From falls, scrapes, bumps, bruises, and burns to the emotional scars that don’t fade so quickly or easily, we have to sit back and let the blows fall, because like it or not, that’s how children learn.


And guess what?

Letting our kids take (mild to moderate) risks while we’re near enough to catch them (or at least kiss away the tears), is a good thing, according to child psychologists.

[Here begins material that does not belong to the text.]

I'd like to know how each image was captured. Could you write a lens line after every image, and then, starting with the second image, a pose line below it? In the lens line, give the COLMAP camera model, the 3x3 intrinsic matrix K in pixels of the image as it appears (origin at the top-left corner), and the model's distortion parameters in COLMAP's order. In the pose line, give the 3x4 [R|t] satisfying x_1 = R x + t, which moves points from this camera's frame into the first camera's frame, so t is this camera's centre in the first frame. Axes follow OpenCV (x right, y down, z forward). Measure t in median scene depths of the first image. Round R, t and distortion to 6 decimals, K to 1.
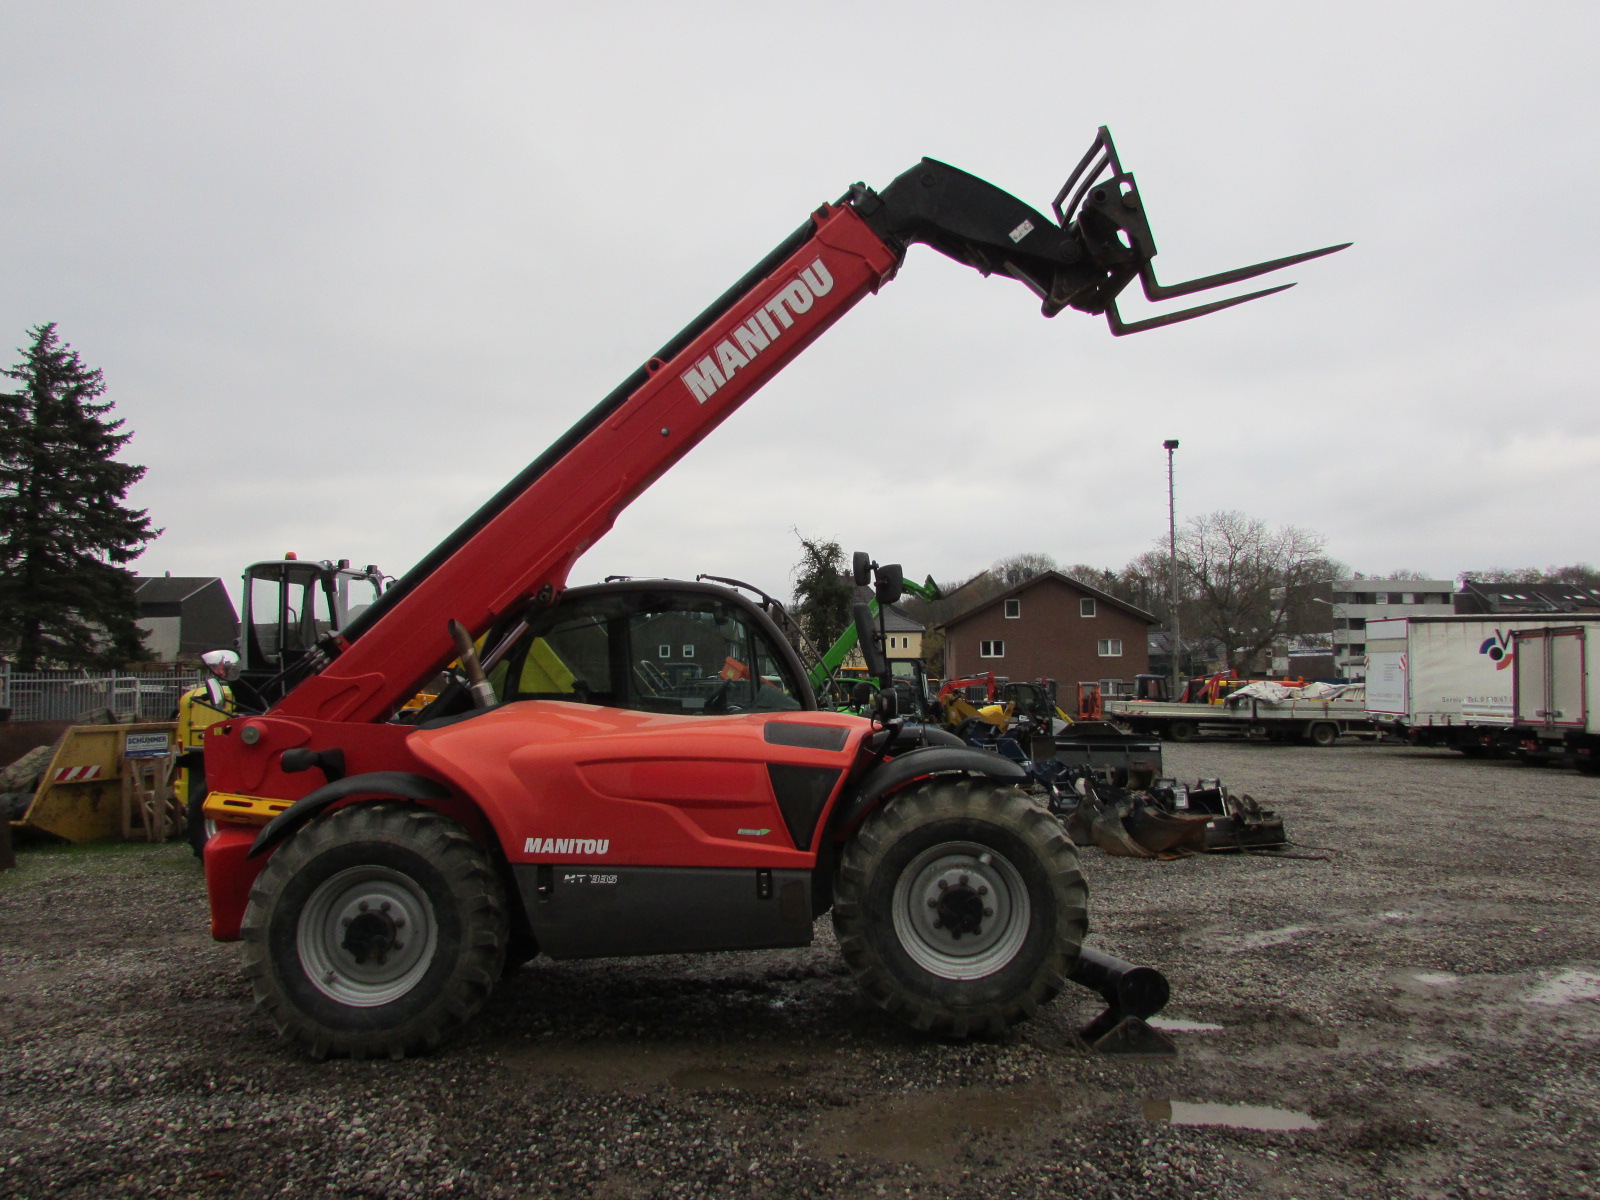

Risky play like climbing too high, jumping too far, and running too fast help kids develop essential physical abilities and skills while curbing fears – and not only is it developmentally appropriate, but it can help your littles develop resiliency along the way, says Early Childhood Educator Ellen Sandseter.

“We may observe an increased neuroticism or psychopathology in society if children are hindered from partaking in age adequate risky play.

So, below are 5 types of risky play you should be encouraging rather than discouraging, no matter how much it stuffs your heart into your throat.

5. Climbing Too High


It turns out kids like to climb for evolutionary reasons – kids, young primates, and young birds all take part in “locomotor play,” which helps them develop muscle strength and endurance, as well as the ability to distinguish depth, shape, form, size, movement, and other orientation abilities.

Don’t worry – they should learn their limits fairly quickly.

4. Running Too Fast


Moving at top speed helps kids develop perceptual awareness and spatial orientation, and it also has antiphobic effects.

Basically, kids who play at high speeds are less likely to be afraid of heights.

3. Playing Too Rough


Roughhousing has been found to be especially important for boys; it helps teach them how to bond, as well as about status and competition.

It helps all children develop physical strength and endurance and how to manage aggression – they learn how to de-escalate and cool down if they get too riled up in the process.

2. Straying Too Far


Kids love to wander off and explore, and experts think it’s more of a form of play than anything, and developmentally appropriate for kids looking for more independence.

1. Being Too Reckless


They like to stand too close to the edge, wander a little too far, or run a little too fast, and though researchers aren’t sure why or the benefits, there is some good news – kids seem to be getting better at identifying the danger line with each generation.

So stand back, parents!

It’s hard, but your kids will thank you one day (probably).